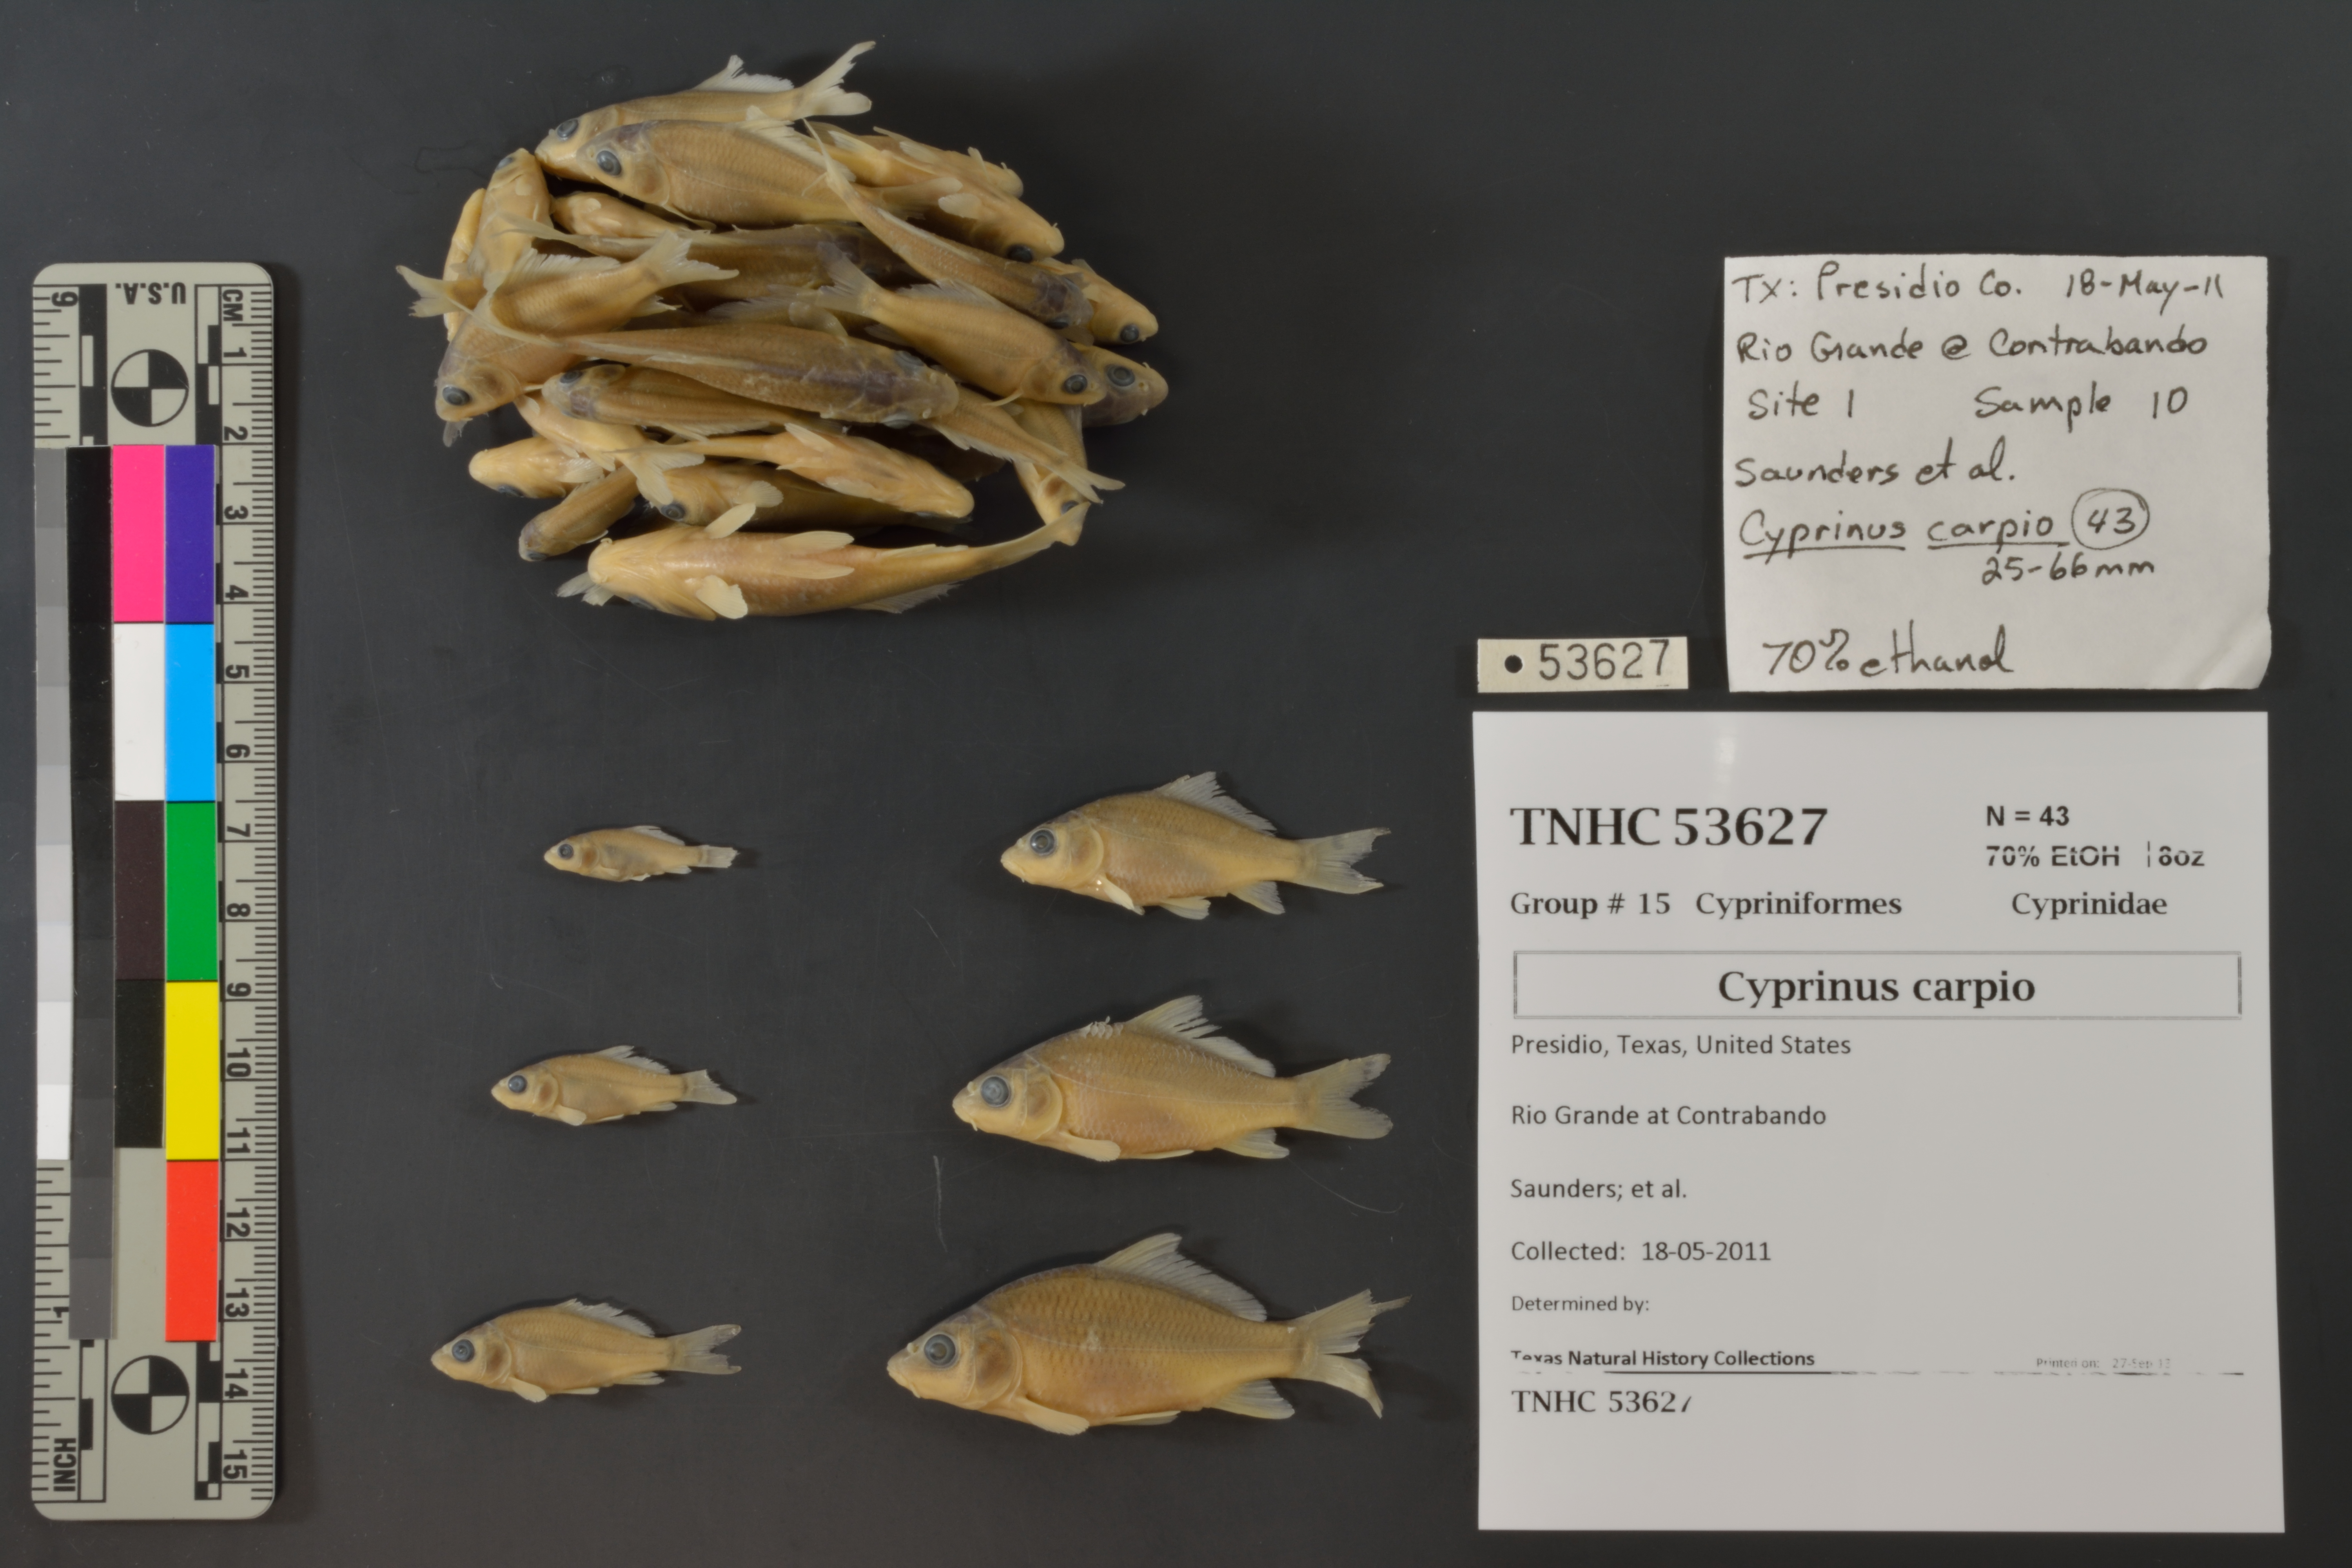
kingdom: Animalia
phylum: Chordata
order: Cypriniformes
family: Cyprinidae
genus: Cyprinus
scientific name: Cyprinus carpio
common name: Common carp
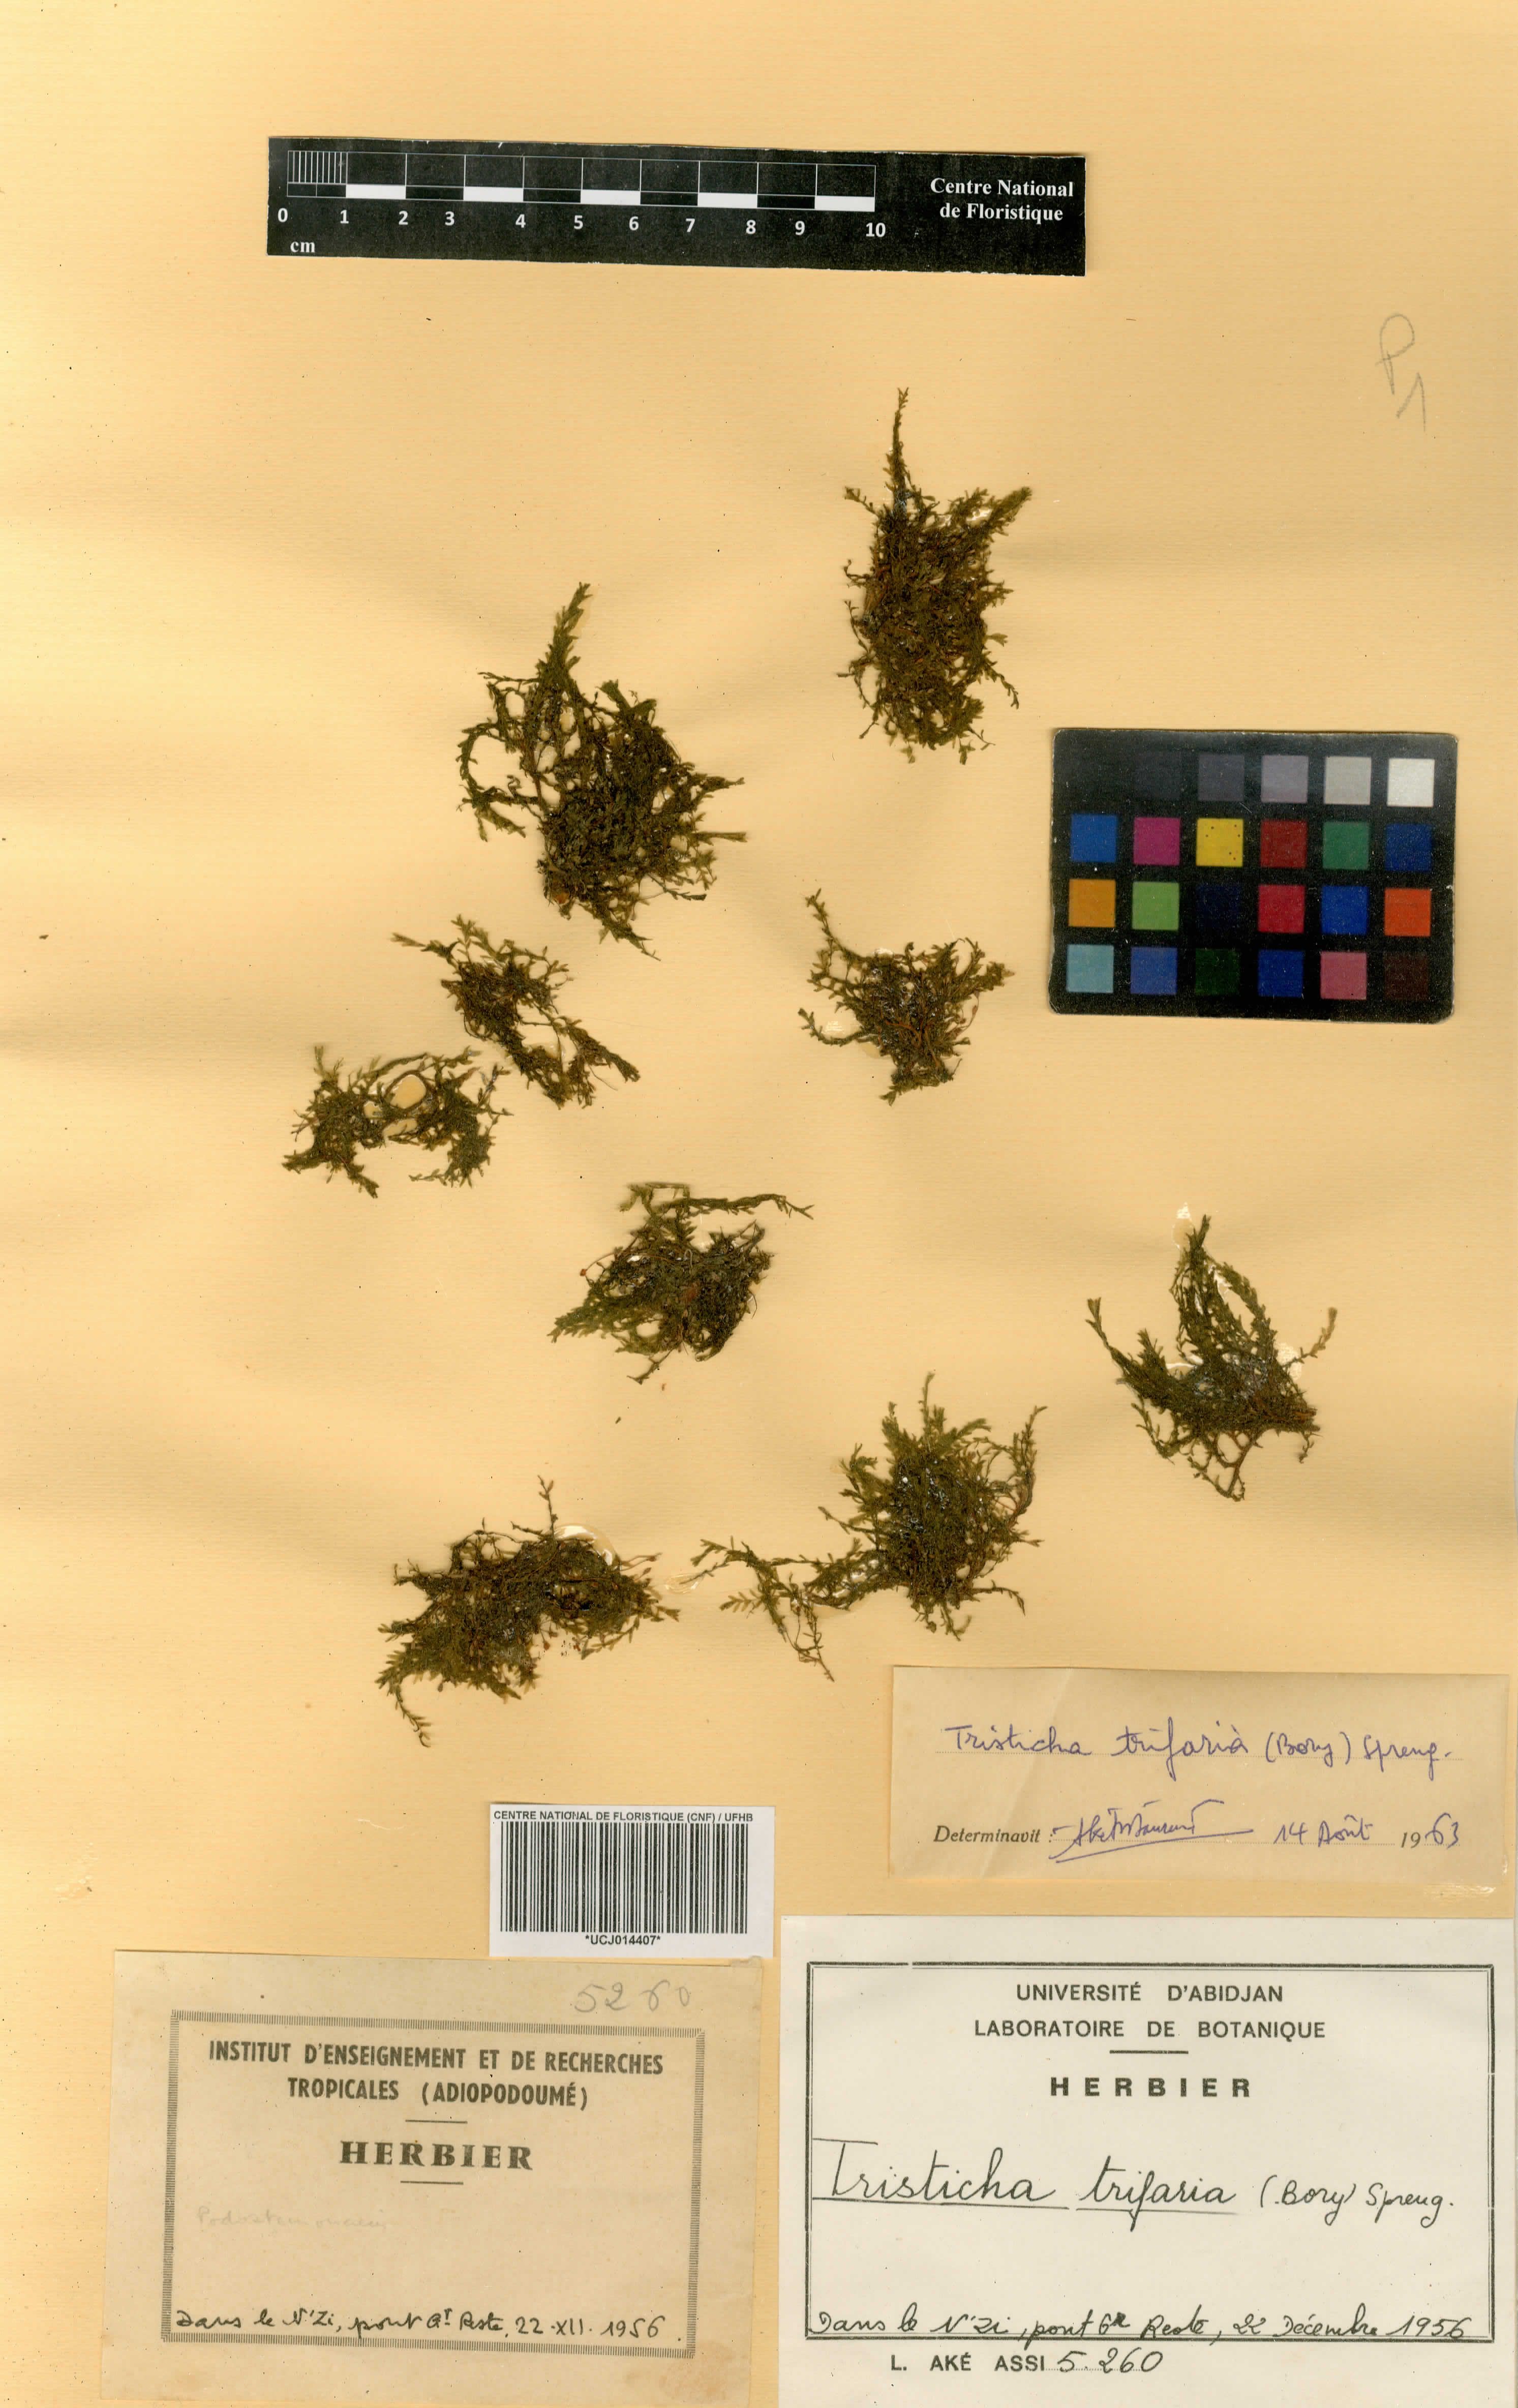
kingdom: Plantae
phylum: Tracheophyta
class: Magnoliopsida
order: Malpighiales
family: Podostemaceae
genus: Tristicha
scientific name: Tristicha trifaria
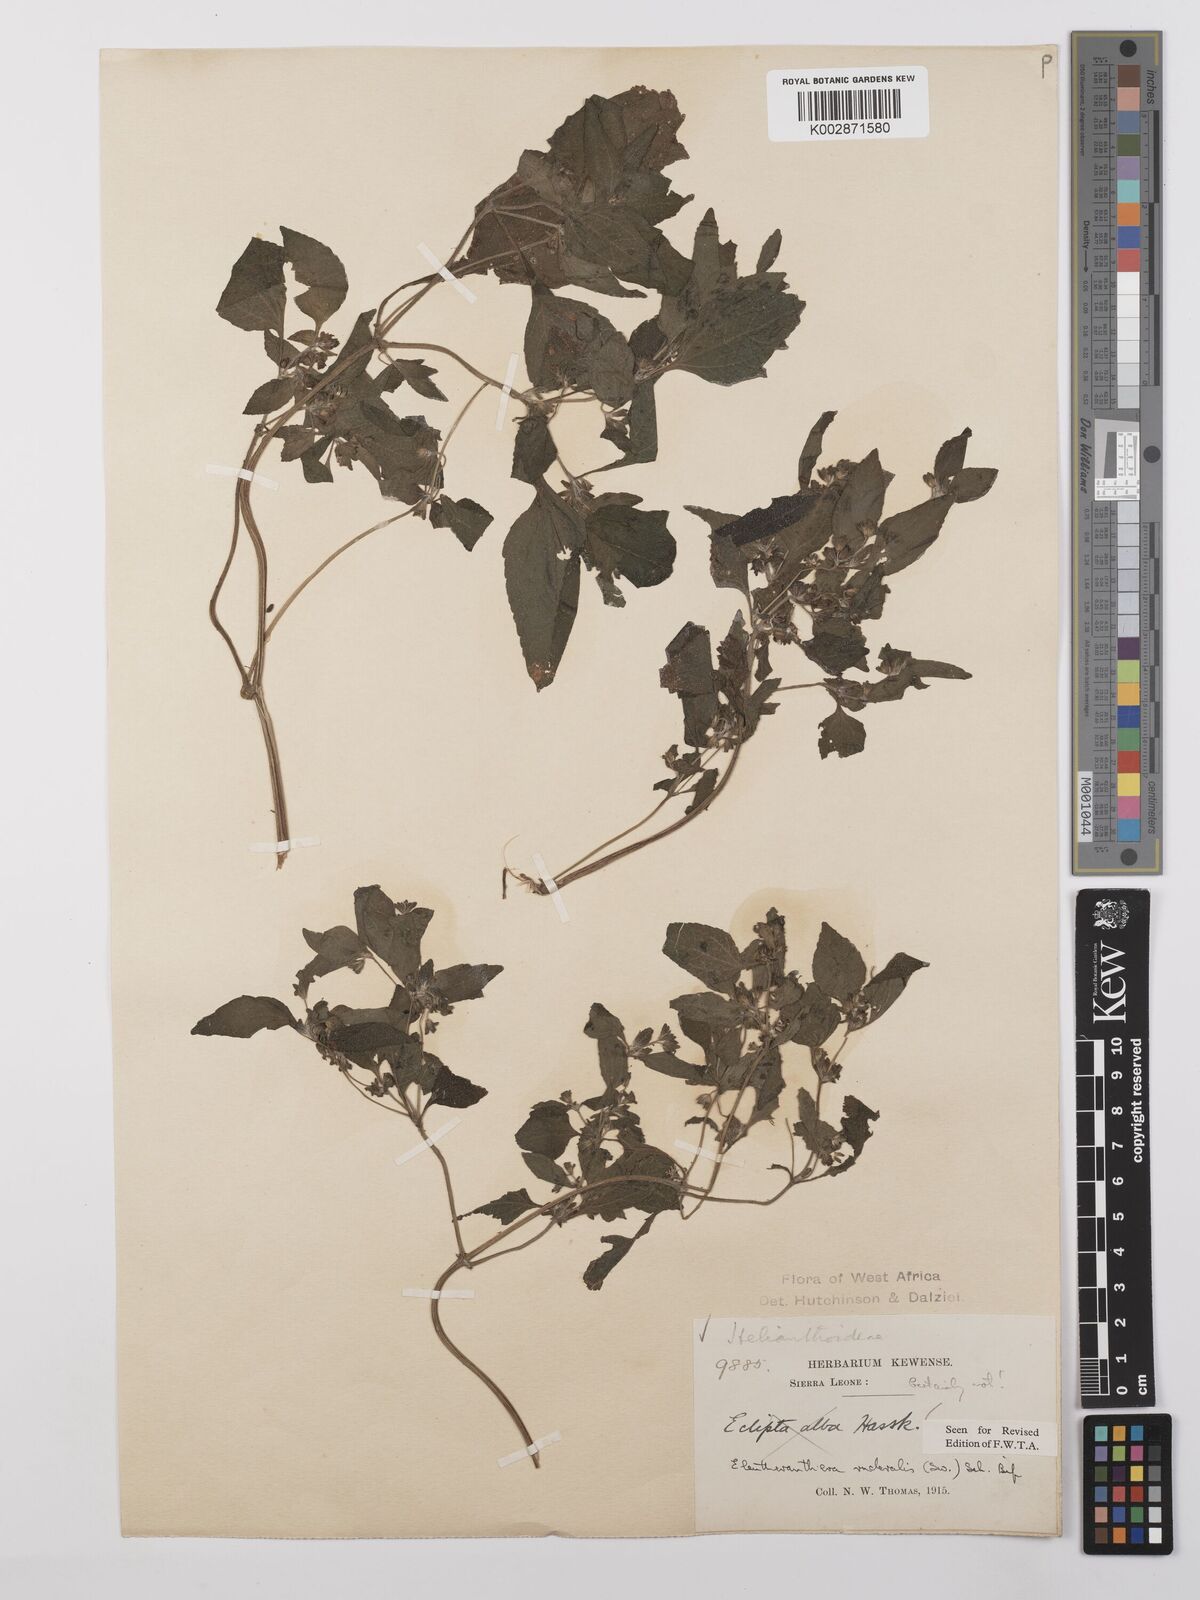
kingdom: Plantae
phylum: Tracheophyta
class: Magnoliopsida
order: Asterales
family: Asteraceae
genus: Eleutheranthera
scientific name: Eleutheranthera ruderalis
◇ ◇ ◇ ◇
Locate each line in the records that contains the string "scientific" and copy those lines out. Case counts.

scientific name: Cyprinus carpio
scientific name: Tristicha trifaria
scientific name: Eleutheranthera ruderalis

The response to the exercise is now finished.